• **Extrait de page**:
──────────

Tourisme côtier : moteur économique, facteur d’érosion
Avec près de 789 milliards de dollars générés en 2019, le tourisme marin et côtier est aujourd’hui l’un des poids lourds de l’économie de la mer. Mais son impact environnemental est considérable : artificialisation des littoraux, pression sur les espaces naturels protégés, consommation massive de ressources, pollution plastique et hausse des émissions liées aux transports. L’OCDE met en garde : « La concentration des flux touristiques dans les zones côtières sensibles aggrave les pressions écologiques, notamment sur les récifs, les mangroves et les herbiers marins ».

──────────

• **Actions demandées**:
1: Répondez à ces questions sur l'extrait consacré au tourisme côtier :
(a) Combien le tourisme marin et côtier a-t-il généré en 2019 ?
(b) Quel organisme met en garde contre la concentration des flux touristiques ?
(c) Quels milieux cet organisme cite-t-il en particulier ?
2: Transformez en liste le paragraphe de l'extrait sur le tourisme côtier qui commence par « Avec près de 789 milliards », sans perdre ses faits principaux.
3: Résumez en deux phrases l'extrait sur le tourisme côtier.

• **Données fournies**:
──────────

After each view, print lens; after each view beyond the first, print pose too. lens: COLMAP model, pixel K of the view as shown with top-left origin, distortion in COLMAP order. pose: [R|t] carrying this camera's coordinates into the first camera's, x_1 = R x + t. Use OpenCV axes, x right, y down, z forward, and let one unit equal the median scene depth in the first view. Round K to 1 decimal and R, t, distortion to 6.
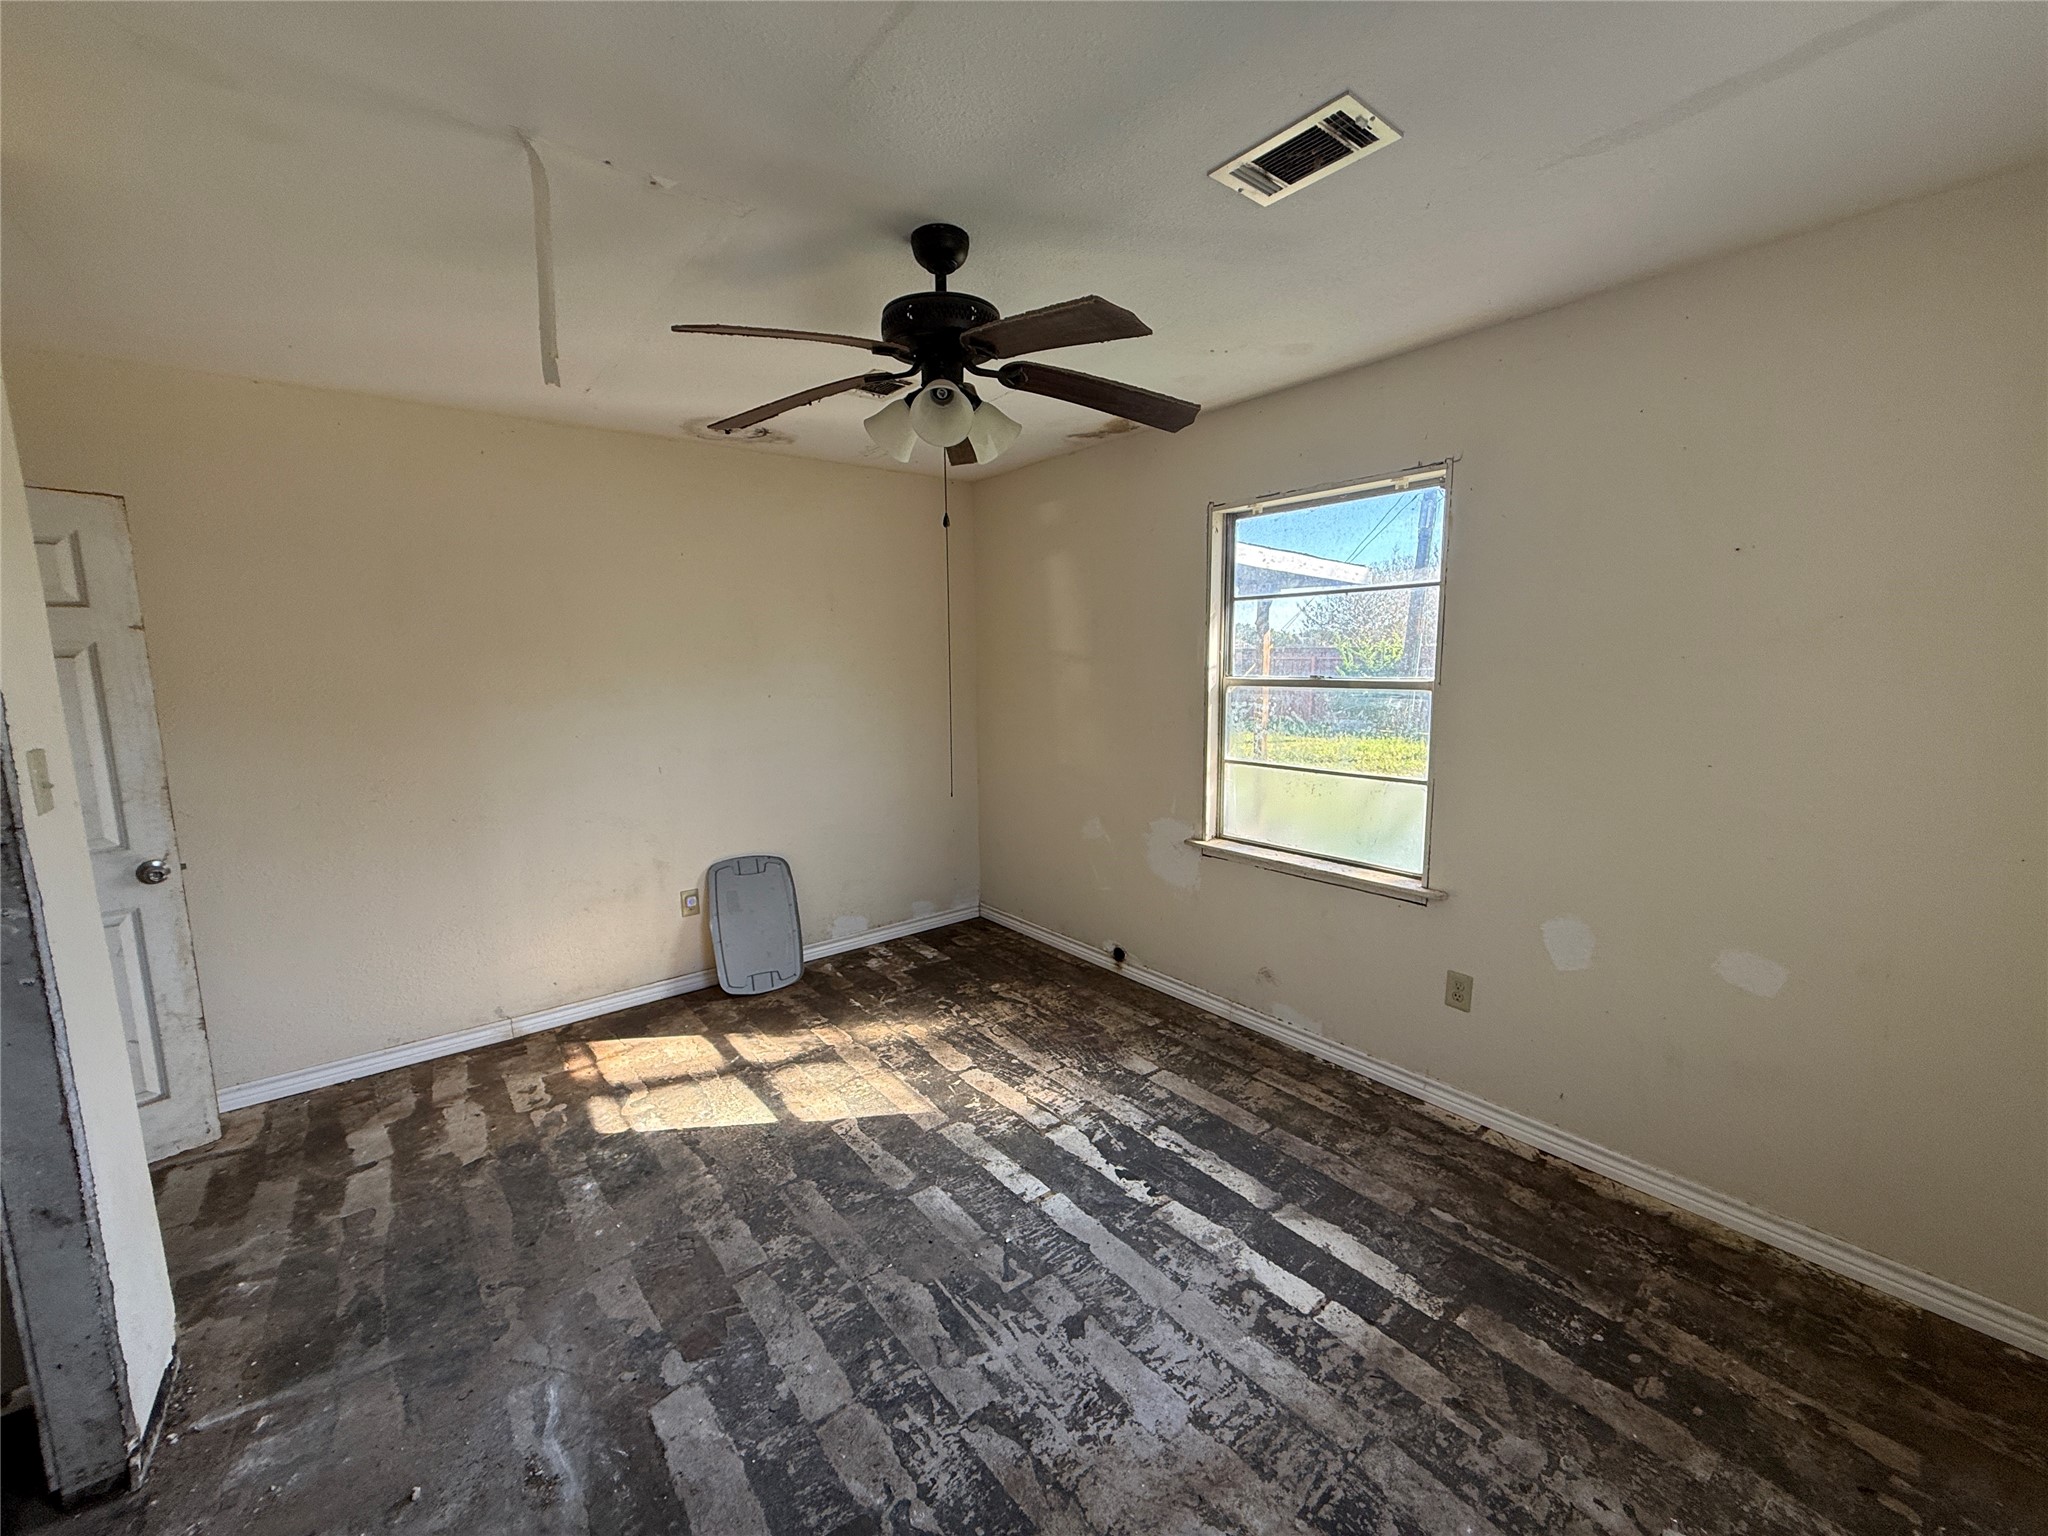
lens RADIAL K [[812.9, 0, 1017.1], [0, 812.9, 767.7], [0, 0, 1]] dist [0.000143, 0.000057]
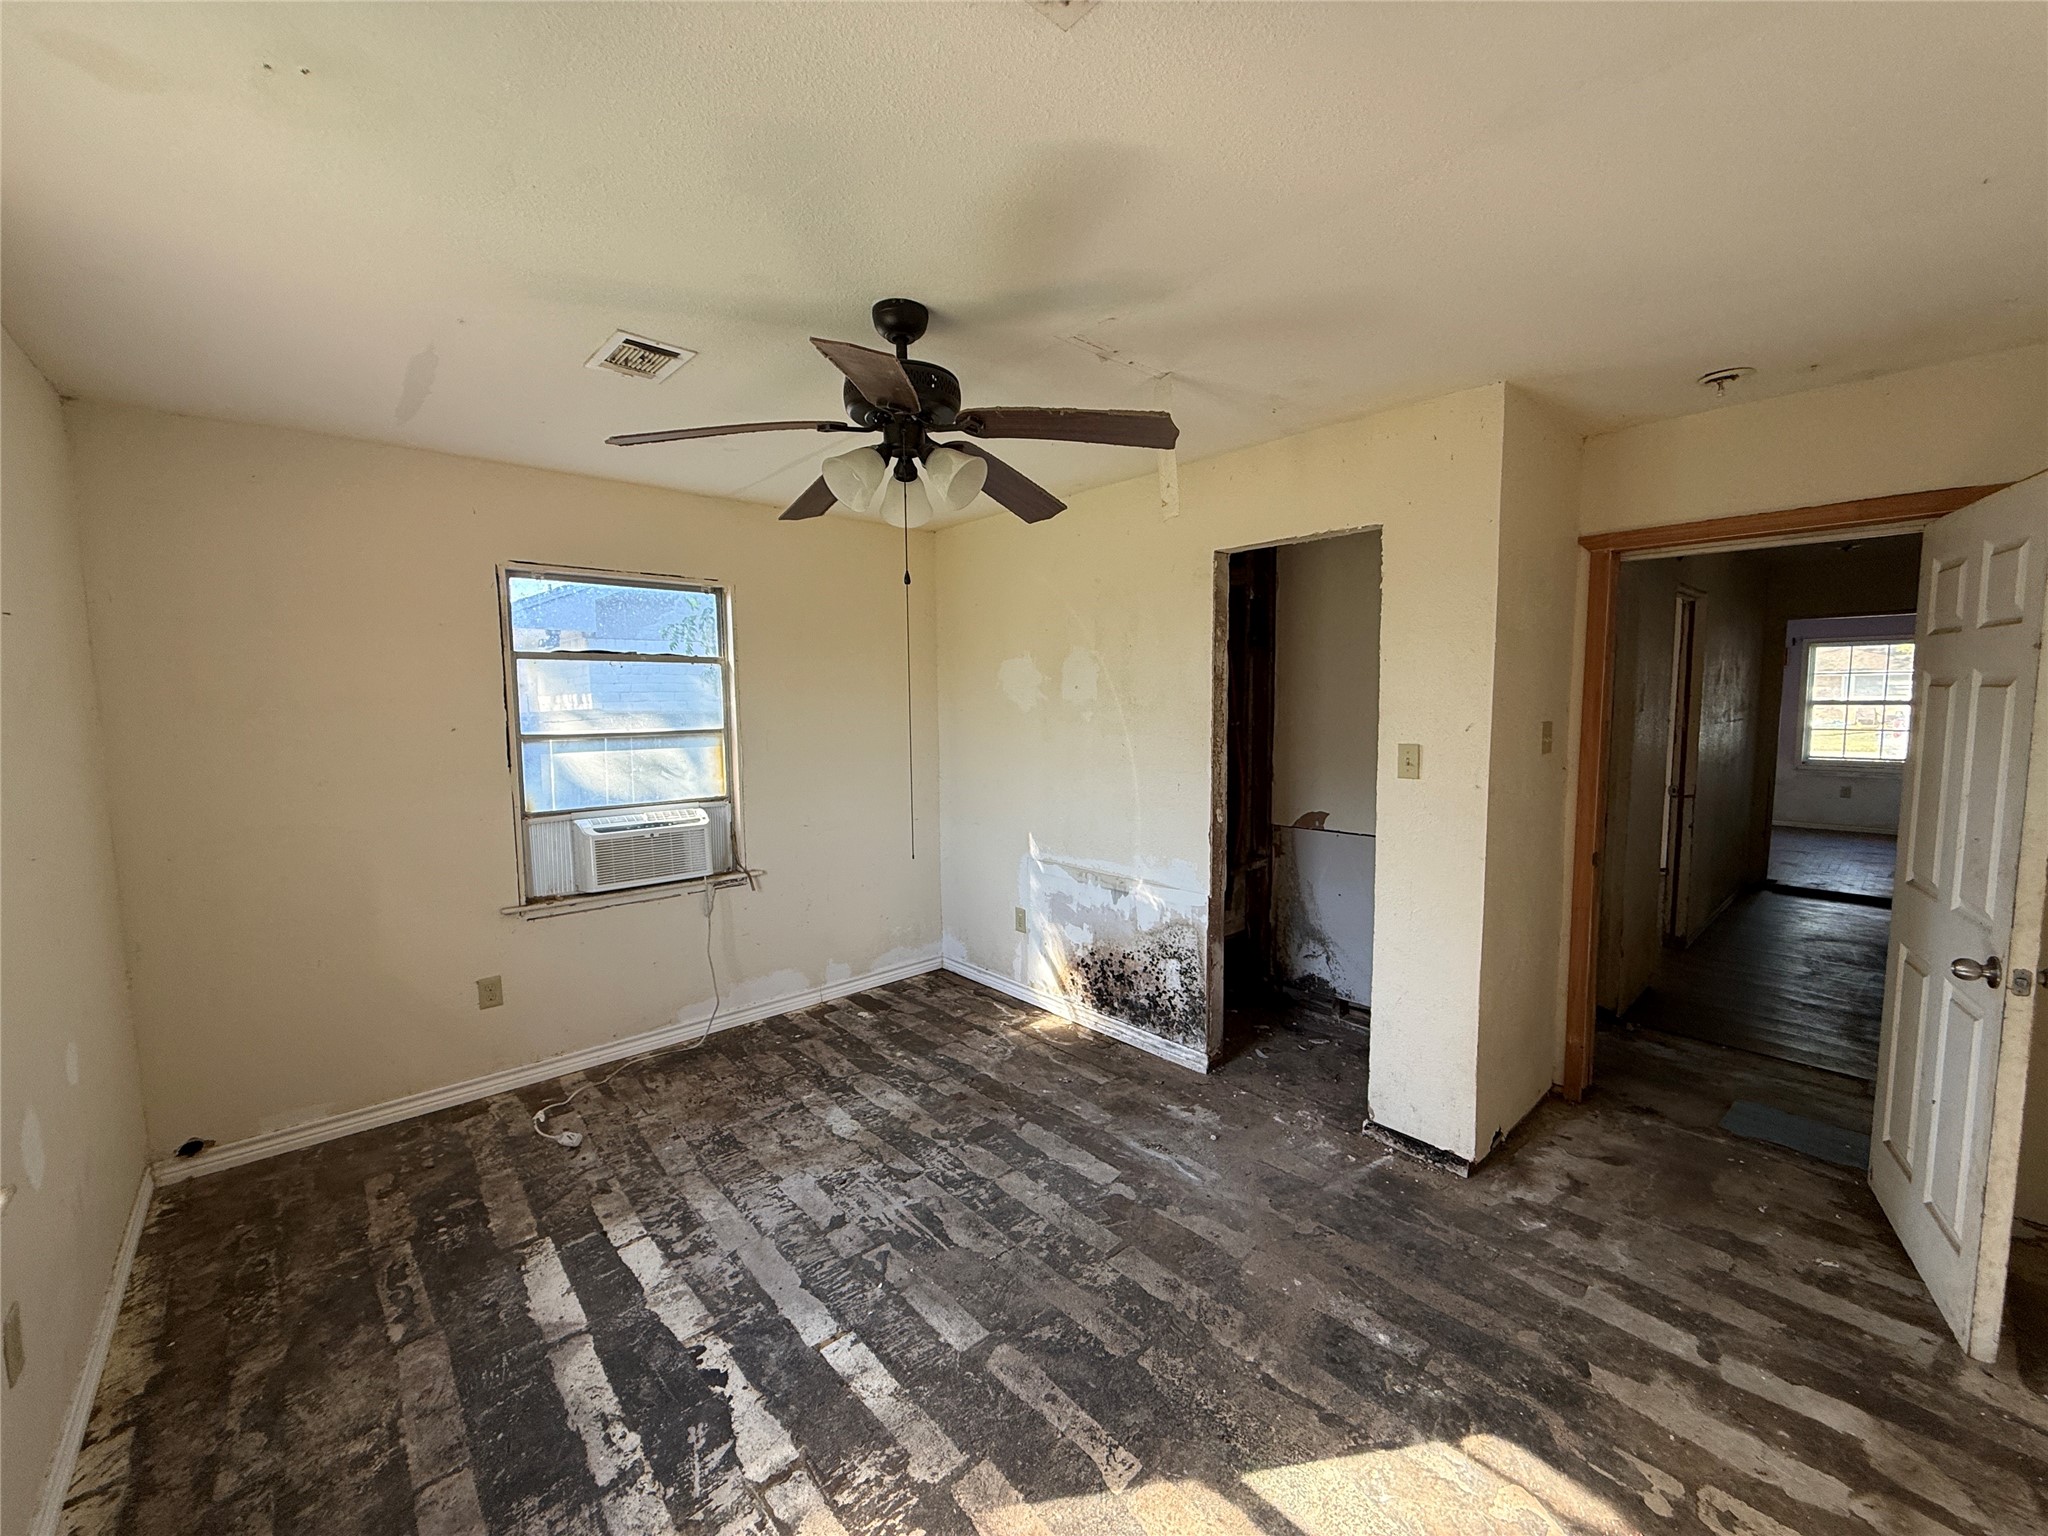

──────────

• **Réponses par numéro**:
1:
(a) Près de 789 milliards de dollars.
(b) L'OCDE.
(c) Les récifs, les mangroves et les herbiers marins.

2:
- En 2019, le tourisme marin et côtier a généré près de 789 milliards de dollars. C'est l'un des poids lourds de l'économie de la mer.
- Son impact environnemental est considérable :
  - artificialisation des littoraux ;
  - pression sur les espaces naturels protégés ;
  - consommation massive de ressources ;
  - pollution plastique ;
  - hausse des émissions liées aux transports.
- Selon l'OCDE, la concentration des flux touristiques dans les zones côtières sensibles aggrave les pressions écologiques, surtout sur les récifs, les mangroves et les herbiers marins.

3: Avec près de 789 milliards de dollars générés en 2019, le tourisme marin et côtier pèse lourd dans l'économie de la mer, mais son impact sur l'environnement est considérable, des littoraux artificialisés à la pollution plastique. L'OCDE avertit que la concentration des touristes dans les zones côtières sensibles aggrave les pressions sur les récifs, les mangroves et les herbiers marins.